■ Dataset:
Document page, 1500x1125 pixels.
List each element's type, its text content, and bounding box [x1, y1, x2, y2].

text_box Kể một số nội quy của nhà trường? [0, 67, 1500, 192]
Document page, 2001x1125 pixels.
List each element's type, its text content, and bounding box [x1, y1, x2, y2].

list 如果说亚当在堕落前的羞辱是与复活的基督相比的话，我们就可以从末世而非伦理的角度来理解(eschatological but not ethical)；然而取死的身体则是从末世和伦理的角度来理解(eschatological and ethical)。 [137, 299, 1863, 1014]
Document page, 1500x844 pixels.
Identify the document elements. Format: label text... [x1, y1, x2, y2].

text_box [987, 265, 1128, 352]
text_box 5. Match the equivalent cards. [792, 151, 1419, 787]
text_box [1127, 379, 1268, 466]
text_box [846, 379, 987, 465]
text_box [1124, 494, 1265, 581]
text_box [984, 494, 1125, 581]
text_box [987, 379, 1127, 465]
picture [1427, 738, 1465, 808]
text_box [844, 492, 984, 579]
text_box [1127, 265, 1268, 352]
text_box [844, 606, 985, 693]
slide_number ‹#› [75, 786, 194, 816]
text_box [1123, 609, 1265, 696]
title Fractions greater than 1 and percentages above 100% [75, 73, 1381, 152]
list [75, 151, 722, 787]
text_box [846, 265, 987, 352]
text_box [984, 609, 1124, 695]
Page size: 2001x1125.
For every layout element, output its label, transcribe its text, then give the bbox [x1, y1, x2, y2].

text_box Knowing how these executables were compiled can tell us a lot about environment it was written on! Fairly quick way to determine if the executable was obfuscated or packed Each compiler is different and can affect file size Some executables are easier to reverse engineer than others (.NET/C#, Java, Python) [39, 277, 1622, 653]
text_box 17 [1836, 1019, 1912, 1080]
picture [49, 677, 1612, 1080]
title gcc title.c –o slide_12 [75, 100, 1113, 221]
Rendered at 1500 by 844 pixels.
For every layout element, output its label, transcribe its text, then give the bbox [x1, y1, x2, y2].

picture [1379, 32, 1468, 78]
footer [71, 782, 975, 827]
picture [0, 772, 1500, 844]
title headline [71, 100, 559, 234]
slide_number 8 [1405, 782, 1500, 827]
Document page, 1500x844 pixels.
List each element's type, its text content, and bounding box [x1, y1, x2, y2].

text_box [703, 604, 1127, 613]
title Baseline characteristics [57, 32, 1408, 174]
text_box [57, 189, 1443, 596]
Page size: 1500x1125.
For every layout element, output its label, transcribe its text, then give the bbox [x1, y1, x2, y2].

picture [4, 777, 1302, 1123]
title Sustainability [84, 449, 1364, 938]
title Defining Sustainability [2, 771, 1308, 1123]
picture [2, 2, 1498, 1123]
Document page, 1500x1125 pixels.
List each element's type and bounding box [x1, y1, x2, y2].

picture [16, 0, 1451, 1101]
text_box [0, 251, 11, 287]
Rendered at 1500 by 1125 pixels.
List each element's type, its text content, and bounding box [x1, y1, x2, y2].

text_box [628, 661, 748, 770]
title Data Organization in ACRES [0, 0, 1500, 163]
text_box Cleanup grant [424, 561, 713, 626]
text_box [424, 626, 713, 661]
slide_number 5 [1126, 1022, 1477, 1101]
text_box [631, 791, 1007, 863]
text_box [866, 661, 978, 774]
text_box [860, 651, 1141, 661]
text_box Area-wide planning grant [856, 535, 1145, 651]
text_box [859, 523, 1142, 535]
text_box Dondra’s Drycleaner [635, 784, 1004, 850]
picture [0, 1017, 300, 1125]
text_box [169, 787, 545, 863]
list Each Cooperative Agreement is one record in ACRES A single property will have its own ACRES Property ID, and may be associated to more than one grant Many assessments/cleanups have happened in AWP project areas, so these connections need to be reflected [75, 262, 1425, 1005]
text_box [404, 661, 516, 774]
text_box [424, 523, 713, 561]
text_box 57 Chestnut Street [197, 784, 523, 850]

■ Work instructions:
Extract every line containing the string "Rendered" from the data above.

■ Result for this exercise:
Rendered at 1500 by 844 pixels.
Rendered at 1500 by 1125 pixels.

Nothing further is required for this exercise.